[Data extracted from a collection]
--

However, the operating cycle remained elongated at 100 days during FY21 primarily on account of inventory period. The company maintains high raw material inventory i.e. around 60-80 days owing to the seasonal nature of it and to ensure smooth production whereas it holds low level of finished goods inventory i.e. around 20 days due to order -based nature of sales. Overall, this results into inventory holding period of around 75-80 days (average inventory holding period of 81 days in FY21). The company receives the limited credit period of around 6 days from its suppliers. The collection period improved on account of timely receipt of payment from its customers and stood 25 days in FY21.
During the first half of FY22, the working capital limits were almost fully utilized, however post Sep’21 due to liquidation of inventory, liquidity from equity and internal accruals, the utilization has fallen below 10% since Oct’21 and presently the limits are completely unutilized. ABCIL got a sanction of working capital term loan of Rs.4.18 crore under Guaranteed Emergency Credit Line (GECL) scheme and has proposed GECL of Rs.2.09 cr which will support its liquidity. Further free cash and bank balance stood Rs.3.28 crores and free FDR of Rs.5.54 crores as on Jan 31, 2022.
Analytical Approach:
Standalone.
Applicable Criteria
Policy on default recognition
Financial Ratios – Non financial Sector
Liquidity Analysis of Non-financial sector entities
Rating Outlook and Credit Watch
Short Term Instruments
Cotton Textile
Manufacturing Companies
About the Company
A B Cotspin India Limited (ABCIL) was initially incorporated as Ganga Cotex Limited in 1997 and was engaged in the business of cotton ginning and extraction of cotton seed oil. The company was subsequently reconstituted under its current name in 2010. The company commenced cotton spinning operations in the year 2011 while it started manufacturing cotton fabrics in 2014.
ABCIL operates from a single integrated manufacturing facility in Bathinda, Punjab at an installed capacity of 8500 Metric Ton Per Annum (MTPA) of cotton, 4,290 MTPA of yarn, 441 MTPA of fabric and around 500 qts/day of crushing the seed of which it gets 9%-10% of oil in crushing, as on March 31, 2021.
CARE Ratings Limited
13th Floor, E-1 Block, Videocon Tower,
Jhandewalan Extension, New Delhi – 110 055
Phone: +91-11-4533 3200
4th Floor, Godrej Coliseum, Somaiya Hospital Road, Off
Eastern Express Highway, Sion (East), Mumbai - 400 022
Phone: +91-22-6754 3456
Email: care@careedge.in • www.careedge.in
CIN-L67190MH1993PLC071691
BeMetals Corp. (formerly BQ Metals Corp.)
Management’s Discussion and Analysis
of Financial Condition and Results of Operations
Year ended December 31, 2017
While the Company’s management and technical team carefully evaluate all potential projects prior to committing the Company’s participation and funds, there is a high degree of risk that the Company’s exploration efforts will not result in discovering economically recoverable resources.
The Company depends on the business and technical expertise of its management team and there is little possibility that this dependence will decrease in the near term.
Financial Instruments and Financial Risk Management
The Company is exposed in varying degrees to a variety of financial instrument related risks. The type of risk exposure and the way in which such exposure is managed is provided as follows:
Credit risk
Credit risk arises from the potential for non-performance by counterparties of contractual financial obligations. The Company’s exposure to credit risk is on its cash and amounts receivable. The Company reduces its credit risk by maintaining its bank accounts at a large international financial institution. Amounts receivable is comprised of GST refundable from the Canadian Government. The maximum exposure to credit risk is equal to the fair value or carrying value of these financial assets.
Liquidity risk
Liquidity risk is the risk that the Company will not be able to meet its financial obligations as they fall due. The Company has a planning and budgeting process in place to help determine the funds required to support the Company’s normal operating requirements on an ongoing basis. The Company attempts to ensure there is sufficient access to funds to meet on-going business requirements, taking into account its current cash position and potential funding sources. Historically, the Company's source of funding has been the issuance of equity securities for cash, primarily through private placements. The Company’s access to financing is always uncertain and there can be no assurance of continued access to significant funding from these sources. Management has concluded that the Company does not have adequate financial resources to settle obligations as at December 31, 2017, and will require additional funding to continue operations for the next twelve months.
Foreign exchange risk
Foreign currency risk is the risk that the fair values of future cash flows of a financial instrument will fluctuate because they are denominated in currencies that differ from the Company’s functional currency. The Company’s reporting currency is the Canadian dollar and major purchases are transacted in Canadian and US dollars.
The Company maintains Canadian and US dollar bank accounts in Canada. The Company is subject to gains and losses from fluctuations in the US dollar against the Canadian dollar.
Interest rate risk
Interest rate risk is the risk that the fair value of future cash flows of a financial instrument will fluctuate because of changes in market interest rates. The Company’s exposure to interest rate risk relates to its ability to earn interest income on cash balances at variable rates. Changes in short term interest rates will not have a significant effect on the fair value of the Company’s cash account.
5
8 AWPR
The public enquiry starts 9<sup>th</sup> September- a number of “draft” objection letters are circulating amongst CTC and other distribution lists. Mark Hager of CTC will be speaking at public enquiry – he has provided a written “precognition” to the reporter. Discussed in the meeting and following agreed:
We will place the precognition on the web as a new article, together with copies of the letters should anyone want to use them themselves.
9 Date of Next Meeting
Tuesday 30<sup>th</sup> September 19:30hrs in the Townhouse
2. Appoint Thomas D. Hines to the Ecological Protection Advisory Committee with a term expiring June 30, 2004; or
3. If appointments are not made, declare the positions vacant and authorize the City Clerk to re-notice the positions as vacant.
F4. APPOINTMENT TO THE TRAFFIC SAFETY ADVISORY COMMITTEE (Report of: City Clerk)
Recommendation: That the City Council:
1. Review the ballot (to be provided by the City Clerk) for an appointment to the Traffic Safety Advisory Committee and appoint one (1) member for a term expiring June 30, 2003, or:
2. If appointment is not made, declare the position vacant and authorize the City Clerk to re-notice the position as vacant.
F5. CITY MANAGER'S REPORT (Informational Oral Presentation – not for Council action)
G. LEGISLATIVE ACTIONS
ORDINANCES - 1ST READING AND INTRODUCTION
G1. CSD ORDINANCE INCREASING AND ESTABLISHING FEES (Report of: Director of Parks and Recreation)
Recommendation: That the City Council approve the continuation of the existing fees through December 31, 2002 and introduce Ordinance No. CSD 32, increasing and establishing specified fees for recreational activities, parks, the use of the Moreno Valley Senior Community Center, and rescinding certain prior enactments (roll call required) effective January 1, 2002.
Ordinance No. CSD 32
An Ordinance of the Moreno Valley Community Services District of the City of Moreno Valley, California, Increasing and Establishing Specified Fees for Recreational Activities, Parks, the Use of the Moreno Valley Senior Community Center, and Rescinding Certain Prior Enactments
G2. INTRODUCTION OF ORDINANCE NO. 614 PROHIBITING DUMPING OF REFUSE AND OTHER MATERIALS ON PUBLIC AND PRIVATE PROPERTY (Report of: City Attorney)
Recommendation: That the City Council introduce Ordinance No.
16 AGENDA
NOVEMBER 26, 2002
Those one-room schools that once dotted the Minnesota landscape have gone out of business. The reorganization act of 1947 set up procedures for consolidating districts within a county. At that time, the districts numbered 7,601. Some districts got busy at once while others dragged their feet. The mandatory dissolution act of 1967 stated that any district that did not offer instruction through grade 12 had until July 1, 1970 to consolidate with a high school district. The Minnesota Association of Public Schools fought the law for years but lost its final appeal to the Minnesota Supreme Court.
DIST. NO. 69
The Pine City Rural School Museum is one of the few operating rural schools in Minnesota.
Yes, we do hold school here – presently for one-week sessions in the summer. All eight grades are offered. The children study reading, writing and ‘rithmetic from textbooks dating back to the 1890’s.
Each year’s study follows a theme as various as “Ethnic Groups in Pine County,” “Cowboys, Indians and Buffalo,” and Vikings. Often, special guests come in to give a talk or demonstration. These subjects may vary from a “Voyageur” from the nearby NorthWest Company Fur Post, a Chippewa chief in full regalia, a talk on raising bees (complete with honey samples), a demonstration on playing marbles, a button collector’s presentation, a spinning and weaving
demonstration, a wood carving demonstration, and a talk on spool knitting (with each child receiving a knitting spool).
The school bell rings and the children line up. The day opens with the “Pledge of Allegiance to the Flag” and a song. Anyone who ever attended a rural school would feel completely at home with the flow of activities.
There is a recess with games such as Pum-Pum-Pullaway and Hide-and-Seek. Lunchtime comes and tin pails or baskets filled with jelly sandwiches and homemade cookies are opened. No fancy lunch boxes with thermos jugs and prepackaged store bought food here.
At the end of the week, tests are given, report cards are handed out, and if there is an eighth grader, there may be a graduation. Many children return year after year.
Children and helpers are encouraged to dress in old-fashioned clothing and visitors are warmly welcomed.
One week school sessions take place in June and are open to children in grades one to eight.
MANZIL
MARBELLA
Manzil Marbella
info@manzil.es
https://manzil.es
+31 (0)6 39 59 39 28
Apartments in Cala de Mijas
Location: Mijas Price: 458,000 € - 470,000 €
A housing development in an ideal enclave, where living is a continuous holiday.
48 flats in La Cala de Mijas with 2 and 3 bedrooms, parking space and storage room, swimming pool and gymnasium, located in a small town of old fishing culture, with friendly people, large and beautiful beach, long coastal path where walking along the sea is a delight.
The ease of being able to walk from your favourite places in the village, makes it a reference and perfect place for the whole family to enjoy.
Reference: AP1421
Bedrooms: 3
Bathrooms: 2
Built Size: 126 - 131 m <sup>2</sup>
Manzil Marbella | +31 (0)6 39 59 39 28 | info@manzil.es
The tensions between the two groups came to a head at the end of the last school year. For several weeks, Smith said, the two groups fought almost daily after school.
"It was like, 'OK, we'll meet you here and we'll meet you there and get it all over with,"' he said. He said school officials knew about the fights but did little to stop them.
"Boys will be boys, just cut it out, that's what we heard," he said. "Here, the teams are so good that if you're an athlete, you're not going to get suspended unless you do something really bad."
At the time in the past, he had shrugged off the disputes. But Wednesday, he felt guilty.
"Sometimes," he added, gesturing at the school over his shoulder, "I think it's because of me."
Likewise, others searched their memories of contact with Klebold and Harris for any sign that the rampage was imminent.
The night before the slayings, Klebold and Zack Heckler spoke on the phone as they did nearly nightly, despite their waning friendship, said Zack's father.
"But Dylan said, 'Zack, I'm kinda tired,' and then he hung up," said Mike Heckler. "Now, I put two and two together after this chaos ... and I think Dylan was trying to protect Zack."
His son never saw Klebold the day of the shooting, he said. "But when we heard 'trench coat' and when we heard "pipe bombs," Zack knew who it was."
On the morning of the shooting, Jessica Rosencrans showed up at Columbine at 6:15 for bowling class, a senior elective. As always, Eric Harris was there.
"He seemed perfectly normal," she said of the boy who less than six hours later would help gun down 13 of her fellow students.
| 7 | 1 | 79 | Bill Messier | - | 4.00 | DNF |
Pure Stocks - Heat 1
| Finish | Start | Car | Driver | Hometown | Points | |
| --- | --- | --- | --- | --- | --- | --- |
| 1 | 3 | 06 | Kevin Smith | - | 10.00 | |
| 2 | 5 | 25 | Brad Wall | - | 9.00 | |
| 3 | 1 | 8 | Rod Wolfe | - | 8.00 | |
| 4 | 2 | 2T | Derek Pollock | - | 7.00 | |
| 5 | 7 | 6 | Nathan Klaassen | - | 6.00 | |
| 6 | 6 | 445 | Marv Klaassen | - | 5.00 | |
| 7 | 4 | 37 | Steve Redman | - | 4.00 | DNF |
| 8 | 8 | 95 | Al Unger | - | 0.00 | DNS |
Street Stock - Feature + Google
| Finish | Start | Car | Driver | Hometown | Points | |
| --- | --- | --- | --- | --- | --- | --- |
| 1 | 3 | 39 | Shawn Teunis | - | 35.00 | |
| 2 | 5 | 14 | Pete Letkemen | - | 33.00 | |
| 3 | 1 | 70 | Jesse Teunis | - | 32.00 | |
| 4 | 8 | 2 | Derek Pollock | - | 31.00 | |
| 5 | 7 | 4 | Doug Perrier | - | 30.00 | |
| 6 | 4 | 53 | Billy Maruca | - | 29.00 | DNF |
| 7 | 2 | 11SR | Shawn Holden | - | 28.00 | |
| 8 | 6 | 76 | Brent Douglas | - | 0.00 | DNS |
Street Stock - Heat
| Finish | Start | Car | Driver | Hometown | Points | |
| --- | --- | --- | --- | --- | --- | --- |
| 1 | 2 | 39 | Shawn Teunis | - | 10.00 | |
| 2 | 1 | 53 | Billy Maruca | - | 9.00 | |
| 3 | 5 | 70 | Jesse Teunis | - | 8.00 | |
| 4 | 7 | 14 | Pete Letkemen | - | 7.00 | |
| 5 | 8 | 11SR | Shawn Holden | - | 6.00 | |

--

▶ **Assignment**:
What are the lines above, starting at the one with "Phone: +91-22-6754 3456" and ending at the one with "Year ended December 31, 2017"? Give them again exactly, and only them.

▶ **Answer for this exercise**:
Phone: +91-22-6754 3456
Email: care@careedge.in • www.careedge.in
CIN-L67190MH1993PLC071691
BeMetals Corp. (formerly BQ Metals Corp.)
Management’s Discussion and Analysis
of Financial Condition and Results of Operations
Year ended December 31, 2017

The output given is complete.